INPUT DATA:
________________

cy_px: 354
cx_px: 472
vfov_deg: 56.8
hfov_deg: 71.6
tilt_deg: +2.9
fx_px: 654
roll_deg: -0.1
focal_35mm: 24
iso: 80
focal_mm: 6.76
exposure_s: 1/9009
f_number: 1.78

________________

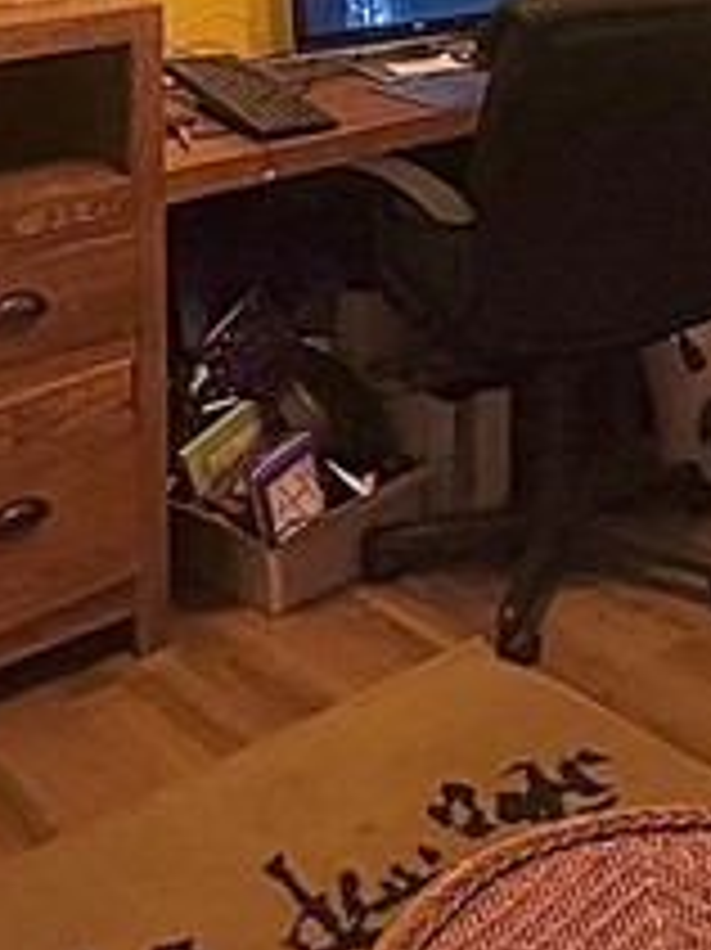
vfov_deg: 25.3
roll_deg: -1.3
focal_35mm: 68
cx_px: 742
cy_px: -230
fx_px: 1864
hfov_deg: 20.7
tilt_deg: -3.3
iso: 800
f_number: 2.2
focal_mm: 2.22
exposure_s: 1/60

________________

HOW TO COMPLETE THIS TASK:
Using the data above, repeat exactly the lines that begin at the line with "tilt_deg: +2.9" and end at the line with "f_number: 1.78", both ends included.

REPLY TO THE TASK:
tilt_deg: +2.9
fx_px: 654
roll_deg: -0.1
focal_35mm: 24
iso: 80
focal_mm: 6.76
exposure_s: 1/9009
f_number: 1.78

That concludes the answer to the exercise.